See https://github.com/RuudBurger/CouchPotatoServer/issues/5391
It's important we tell people to do this or else CouchPotato won't be able to make external SSL/TLS connections. This causes most functionality to stop functioning including collecting metadata, searching providers, and notifications.
NOTE: This is my second pull request for this issue...now correctly against the develop branch.
Python meta-package handles the symlinks python to python2 to python2.7 in /usr/local/bin where user-installed software goes. Unfortunately that isn't in startup's $PATH for root, so the startup script fails. Symlinking python into the base system isn't great and will get blown away on system update, but appears to be the "best" worst way to make the startup script work for root out of the following options:
1) changing shebang in CouchPotato.py is a little brazen
2) append $PATH in the startup script, apparently bad form
3) specify /usr/local/bin/python as $command... also apparently bad form
If using non-root user, /usr/local/bin is in $PATH. I'm hoping that by mentioning "running as root" a few times, the instructions are clear enough for people who understand permissions, yet simple enough for people who don't care or are in a jail().

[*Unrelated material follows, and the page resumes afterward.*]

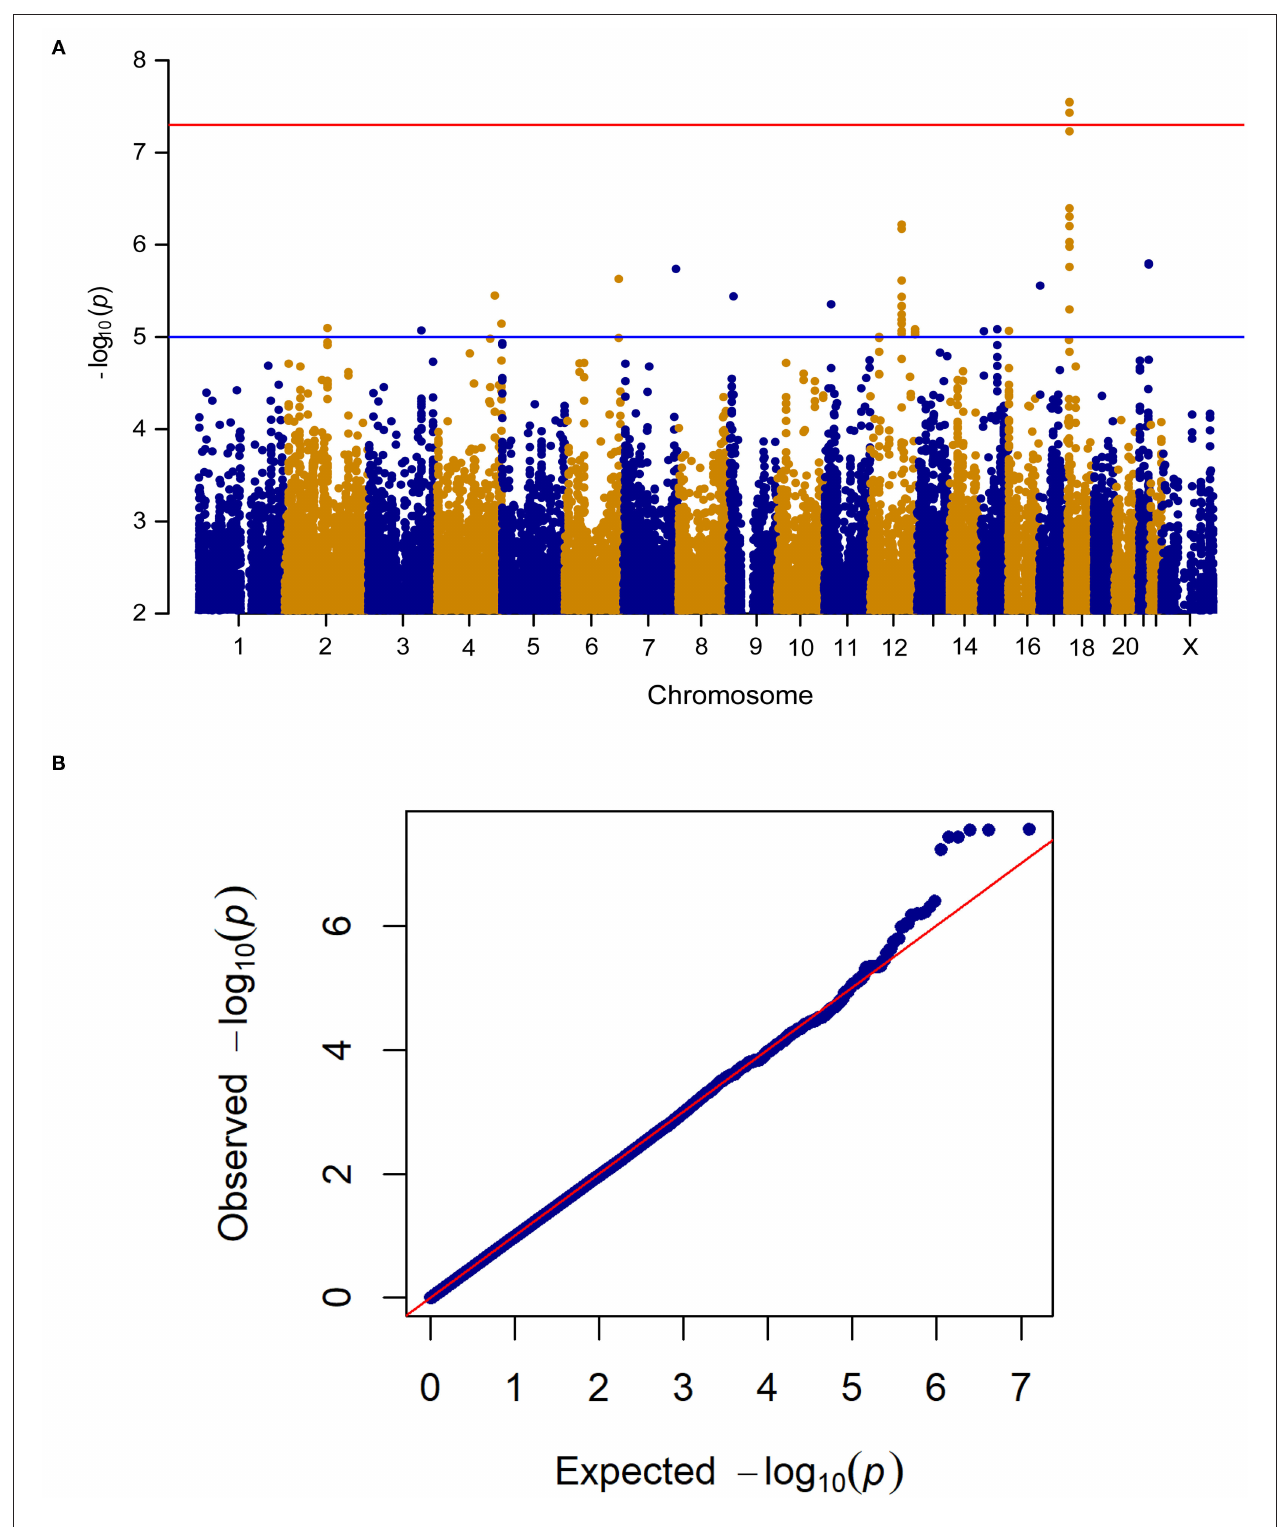
FIGURE 3 | (A) Manhattan plot of GWAS of change in pain frequency among 212 IBS patients controlling for age, sex, treatment arm and the first 5 principal components for genetic ancestry. The x-axis is chromosome position and the y-axis is p -value. The red line represents the “genome-wide significant” threshold, 5.0E-8, and the blue line denotes the “genome-wide suggestive” threshold, 1.0E-5. We find five genome-wide significant SNPs rs1105794, rs4479336, rs6506387, rs4798443, rs9952528, and a few genome-wide suggestive SNPs. (B) Quantile-quantile plot of the data. The genomic inflation factor λ is 0.989, which indicates that no inflation of data was observed in the GWAS of change in pain frequency from baseline to 6 weeks across all treatment arms.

Note that per rc.subr(8) and a quick test, $command_interpreter isn't actually used to execute $command, just to find the process.
References:
https://github.com/RuudBurger/CouchPotatoServer/pull/1226https://www.freebsd.org/cgi/man.cgi?query=rc.subr&sektion=8https://forums.freebsd.org/threads/rc_run_command-and-command_interpreter.27786/
Tested on FreeBSD 10.1-RELEASE amd64 as root, non-root with appropriate permissions, service start/status/stop, shutdown, reboot.
Tested on a fresh installation of FreeBSD 10.1-RELEASE amd64. There's no sudo or vim. All required software uses default build options (asynchronous DNS via c-ares in curl is off by default) so using packages is easier/faster. Removed "run first time manually" as it can cause permission/location issues, replaced with some configuration information. User startup scripts go into /usr/local/etc/rc.d and should not be edited to specify options.